:: Instructions for the task ::
Count the lines of the records that contain the string "value", and give only that number.
──────── Dataset entries
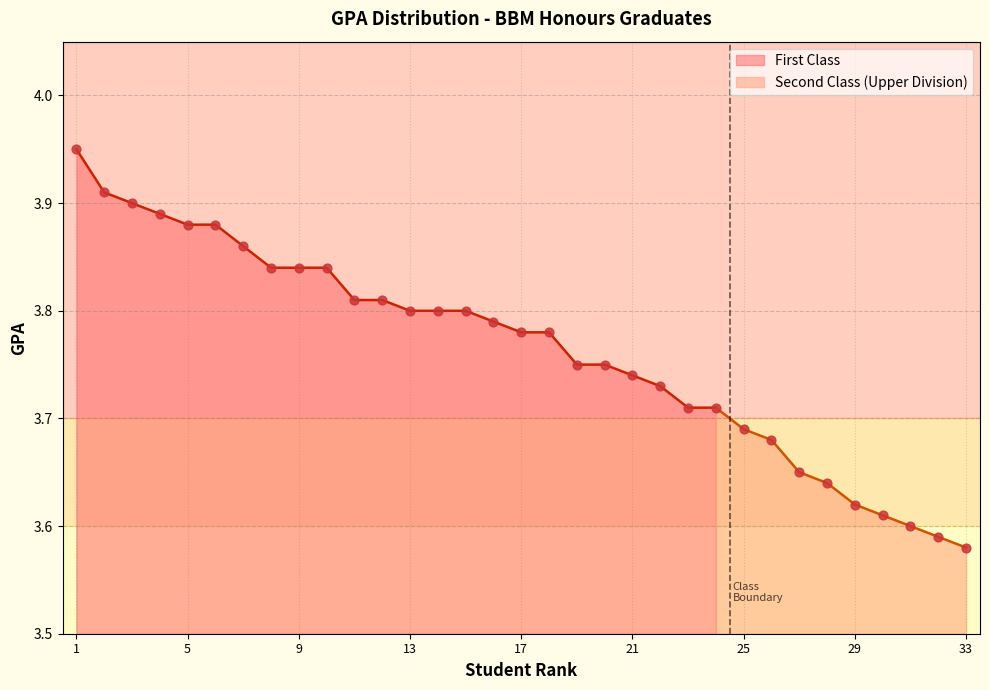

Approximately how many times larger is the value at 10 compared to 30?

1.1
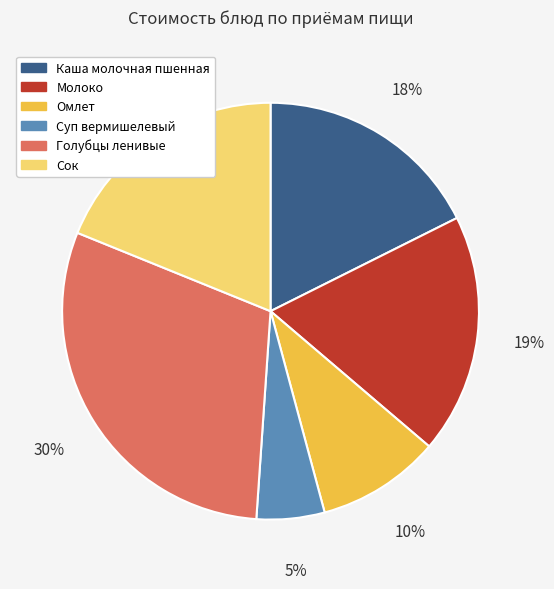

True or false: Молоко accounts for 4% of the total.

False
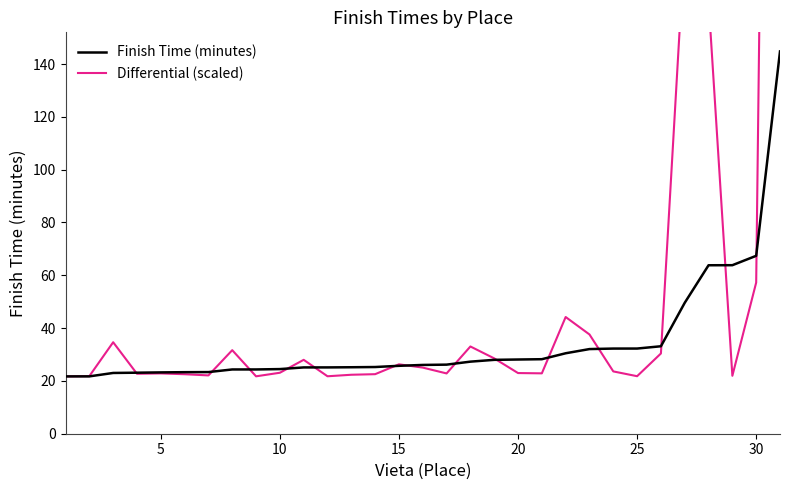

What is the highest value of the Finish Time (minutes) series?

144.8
────────────────
:: Exercise answer ::
2